What This Year’s Ocean Photography Winners Can Teach Us About Color Grading
The United Nations just crowned the champions of their World Oceans Day photography competition, and I’ve been absolutely mesmerized by what won. Not just because the images are stunning—though they absolutely are—but because they showcase some seriously thoughtful color grading decisions that we can all learn from.
Competing in the Deep Blue
This year’s edition introduced a fresh category called “Connecting Oceans,” which feels like the perfect evolution for a competition that’s grown increasingly competitive. The winning submissions span everything from colossal underwater cave systems to wildlife moments that’ll make your heart melt (those bear cubs? I can’t even).
What strikes me most is how these photographers used color to tell their stories. In underwater photography especially, you’re working with brutal color cast challenges—the deeper you go, the more your warm tones disappear into the blue abyss. The winners clearly understood how to dance with this limitation rather than fight it.
The Editing Philosophy Behind the Wins
Here’s what I noticed reviewing these winners: the best shots weren’t over-processed. They felt alive and natural, which tells me these photographers invested time in their Lightroom adjustments rather than throwing trendy presets at their images and calling it a day.
The underwater cave imagery, for instance, shows masterful shadow recovery and selective saturation work. Rather than cranking global vibrance to the moon, the winners clearly used targeted adjustments—probably HSL sliders and local adjustment brushes—to bring out detail without pushing into that oversaturated look that screams “heavily edited.”

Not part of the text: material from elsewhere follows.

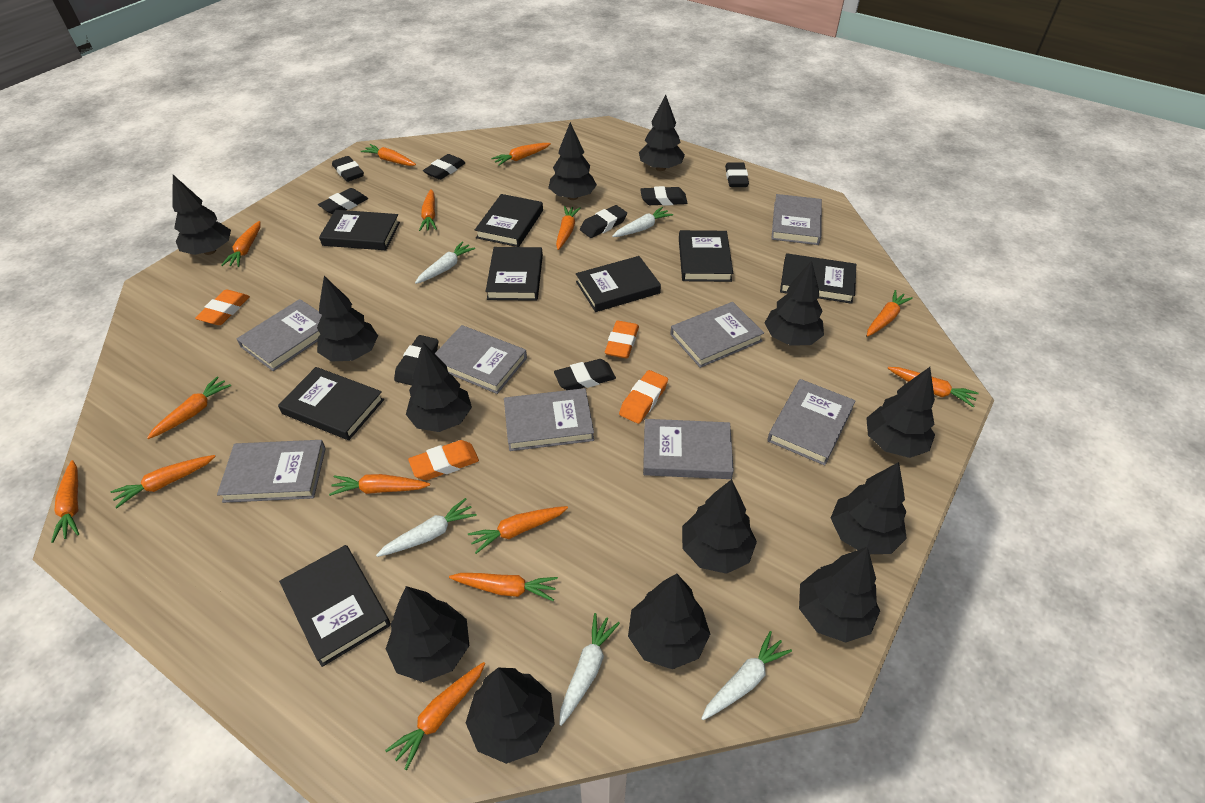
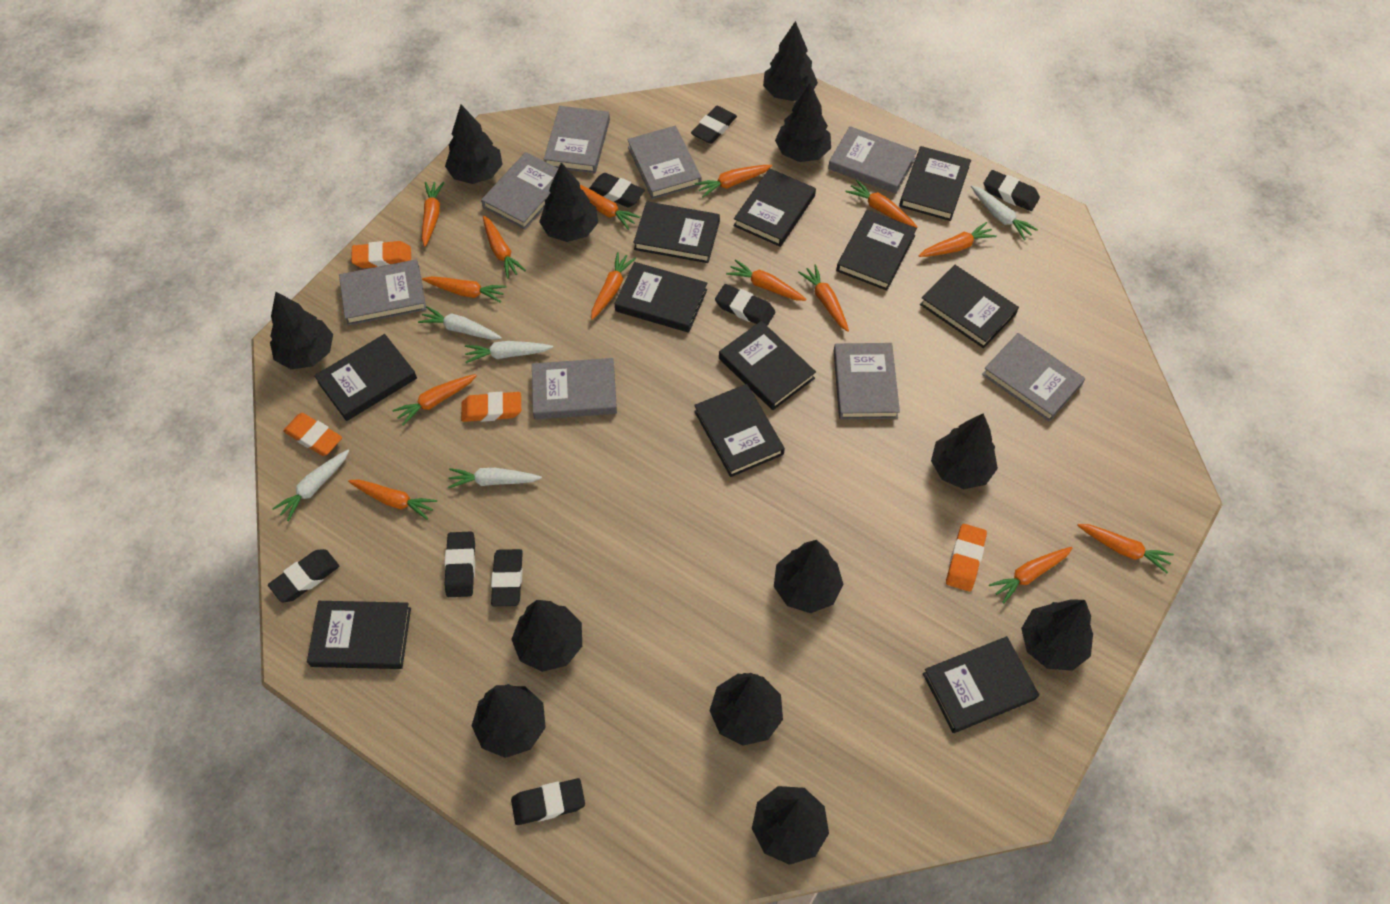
black book: [278,367,384,440] [279,545,391,667] [319,210,400,250] [475,194,543,247] [485,247,543,301] [576,256,661,312] [679,230,733,282] [780,253,856,304] = 8 -> [307,601,411,669] [314,334,417,421] [615,262,707,333] [634,201,720,263] [694,384,785,477] [719,321,816,410] [733,168,816,247] [836,210,917,291] [899,146,971,221] [920,265,1019,348] [923,636,1039,733] = 11
black tree: [172,175,231,255] [317,276,378,362] [386,586,469,682] [406,343,472,432] [466,668,555,764] [548,122,597,200] [628,574,710,669] [639,94,685,171] [682,479,757,574] [765,261,824,346] [799,547,880,643] [831,462,907,554] [866,367,935,458] = 13 -> [270,292,333,369] [445,105,503,184] [472,684,546,758] [511,600,582,672] [539,162,598,242] [709,673,783,746] [752,786,829,865] [763,21,818,101] [774,540,844,613] [775,83,831,162] [931,413,998,489] [1021,599,1093,671] = 12

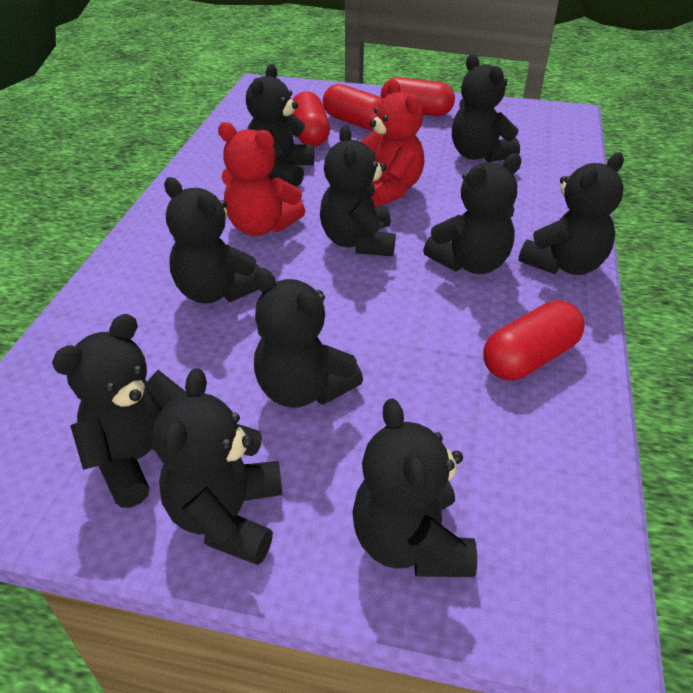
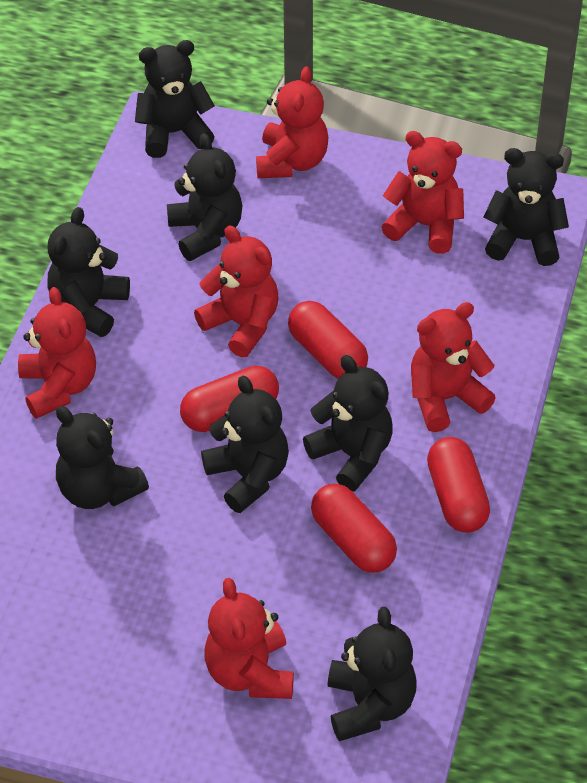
black teddy bear: [52,314,187,508] [153,368,282,565] [164,177,260,304] [246,64,314,187] [254,268,363,408] [320,125,395,256] [352,398,477,577] [423,154,522,274] [452,54,520,162] [519,152,624,275] = 10 -> [48,207,130,337] [56,406,149,509] [135,40,215,158] [167,133,242,261] [201,376,289,513] [303,355,393,492] [328,607,417,741] [484,148,569,266] = 8
red teddy bear: [218,122,305,236] [360,79,425,207] = 2 -> [18,287,96,419] [194,226,279,357] [204,578,294,699] [256,66,328,178] [381,131,464,254] [411,302,496,432] = 6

The wildlife shots demonstrated another editing principle entirely: restraint with warmth. When you’ve got those golden-hour bear cubs, the temptation is to push temperature sliders until everything looks like Instagram’s “Golden Hour” filter. The winning photographers didn’t fall for it. Their edits felt warm but credible.
Lessons for Our Own Work
I’m taking three things away from this year’s winners:
First: Understand your light source. Underwater scenes have different color properties than forest scenes. Respect those differences in your edits.
Second: Use selective color adjustments instead of global ones. Your blues should be different from your cyans, and your greens from your teals.
Third: Leave breathing room. The most compelling images aren’t trying to convince you they’re heavily edited. They’re confident in their light and composition.
Whether you’re editing vacation snapshots or competing for international recognition, these principles hold. Color grading isn’t about making things look “better”—it’s about making them look true.